Paul J. Stankard:
Homage to Nature
by: Ulysses Grant Dietz
1996, Harry N. Abrams Inc., New York, NY
160 pages, $39.95 hardbound.
flyleaf: “Since childhood, nature has always been important to Paul Stankard, and now as the world’s leading glass paperweight artist, this interest has become the defining signature of his work. Flowers such as roses, lilacs, and orchids are depicted as are a host of fantasy flowers that the artist creates in his studio, located in southern New Jersey. To look at a Stankard paperweight is to be momentarily fooled into believing that the artist has preserved a living flower in glass, when, in fact, he has created one entirely from spun filaments. Equally present are insects such as bees and damselflies, or blueberries and glistening raspberries. Certainly the most unusual features are his earth spirits or “root people,” tawny colored creatures deliberately made to resemble living plant roots. Words, too, play a role, again reinforcing natural processes. Here the artist creates mosaic word canes, spelling out words like seed, wet, and scent, to name a few, which he then embeds in his floral creations. A more complex application of Stankard’s paperweight skill is the formation of what the artist calls botanicals, which are upright cloistered glass objects, sometimes in diptych and triptych formations. Each is a unique object and each is a highly sophisticated and and elegant tribute to nature’s beauty.
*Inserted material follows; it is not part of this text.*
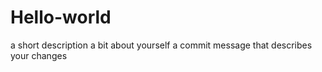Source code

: # Hello-world
a short description 
a bit about yourself
a commit message that describes your changes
In Paul Stankard: Homage to Nature, decorative arts curator Ulysses Grant Dietz writes with ease and affection about this gregarious, immensely talented artist. With a background in technical glassmaking, Stankard began creating his first paperweights in 1971: by the end of that decade he had become nationally known. Today his work is in the collections of such museums as The Corning Museum of Glass; The Art Institute of Chicago; The Metropolitan Museum of Art, New York; Philadelphia Museum of Art; and the National Museum of American Art, Smithsonian Institution.
More than 180 photographs by fine arts photographer John Bigelow Taylor display close to 200 paperweights and botanicals made by Paul Stankard. Also included are photographs showing the actual preparation and assembly of the flowers, root people, and insects encased in glass. No other glass art book has ever shown a glass artist’s process of creation as it is depicted here.
Collectors of glass and beautiful objects will be dazzled and moved by the artistry and appreciation Paul Stankard brings to natural forms.”